Forgotten Hardware: How to Urinate in a Spacesuit,” Hunter Hollins, Advances in Physiology Education, vol. 37, 2013, pp. 123-128. The author, at the National Air and Space Museum, Smithsonian Institution, Washington, DC, reports:

“On May 5, 1961, astronaut Alan Shepard became the first American to fly in space. Although the National Aeronautics and Space Administration (NASA) had discounted the need for him to urinate, Shepard did, in his spacesuit, short circuiting his electronic biosensors. With the development of the pressure suit needed for high-altitude and space flight during the 1950s, technicians had developed the means for urine collection. However, cultural mores, combined with a lack of interagency communication, and the technical difficulties of spaceflight made human waste collection a difficult task. Despite the difficulties, technicians at NASA created a successful urine collection device that John Glenn wore on the first Mercury orbital flight on February 20, 1962….

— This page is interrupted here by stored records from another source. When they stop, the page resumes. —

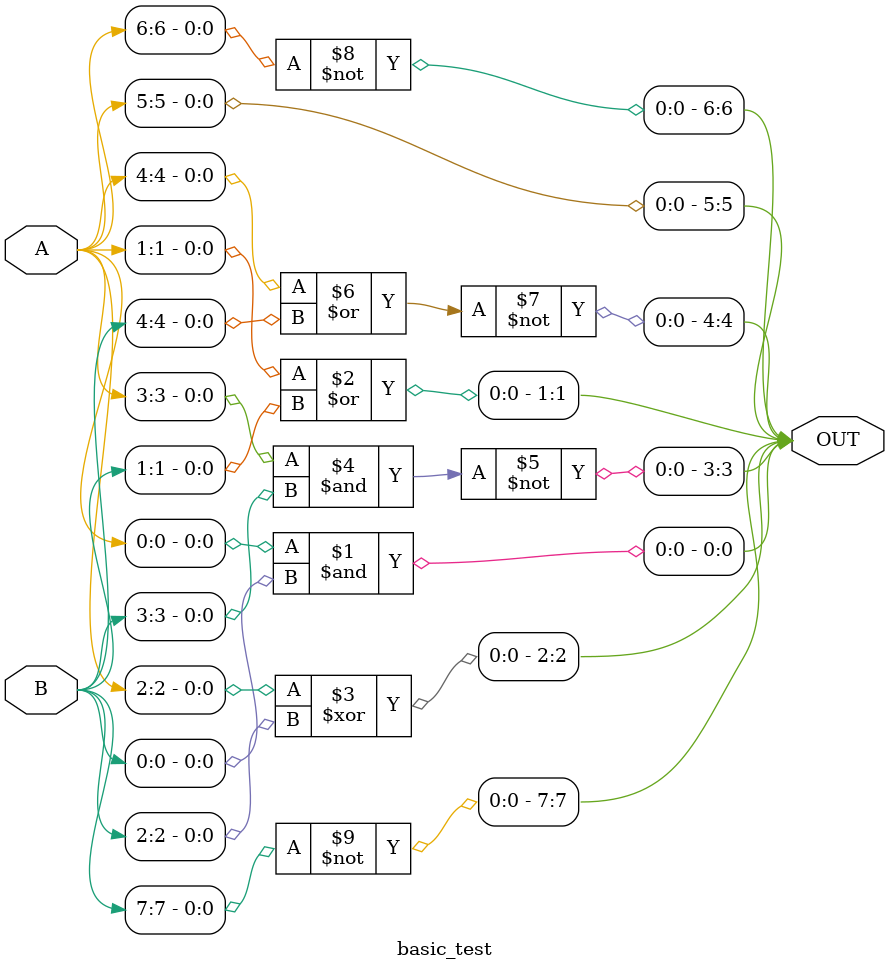
<source format=v>
module basic_test
(
    input [7:0] A,
    input [7:0] B,
    output [7:0] OUT
);

    and g1(OUT[0], A[0], B[0]);
    or g2(OUT[1], A[1], B[1]);
    xor g3(OUT[2], A[2], B[2]);
    nand g4(OUT[3], A[3], B[3]);
    nor g5(OUT[4], A[4], B[4]);
    buf g6(OUT[5], A[5]);
    not g7(OUT[6], A[6]);
    not g8(OUT[7], B[7]);

endmodule

</source>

“Although Glenn did not understand the physics and physiology of urination in space, he was wearing the first in a long series of NASA UCDs [urine collection devices]. As B.F. Goodrich had not been able to produce a successful UCD, McBarron and his team, consisting of Al Rochford and Joe Schmitt of the Manned Spaceflight Center Suit Laboratory, developed the first successful UCD used by the Mercury astronauts. The suit laboratory was responsible for ensuring that the astronauts were properly equipped (see Fig. 3). McBarron modified condoms to create an external catheter, which he referred to as a “roll-on-cuff” (see Fig. 4).”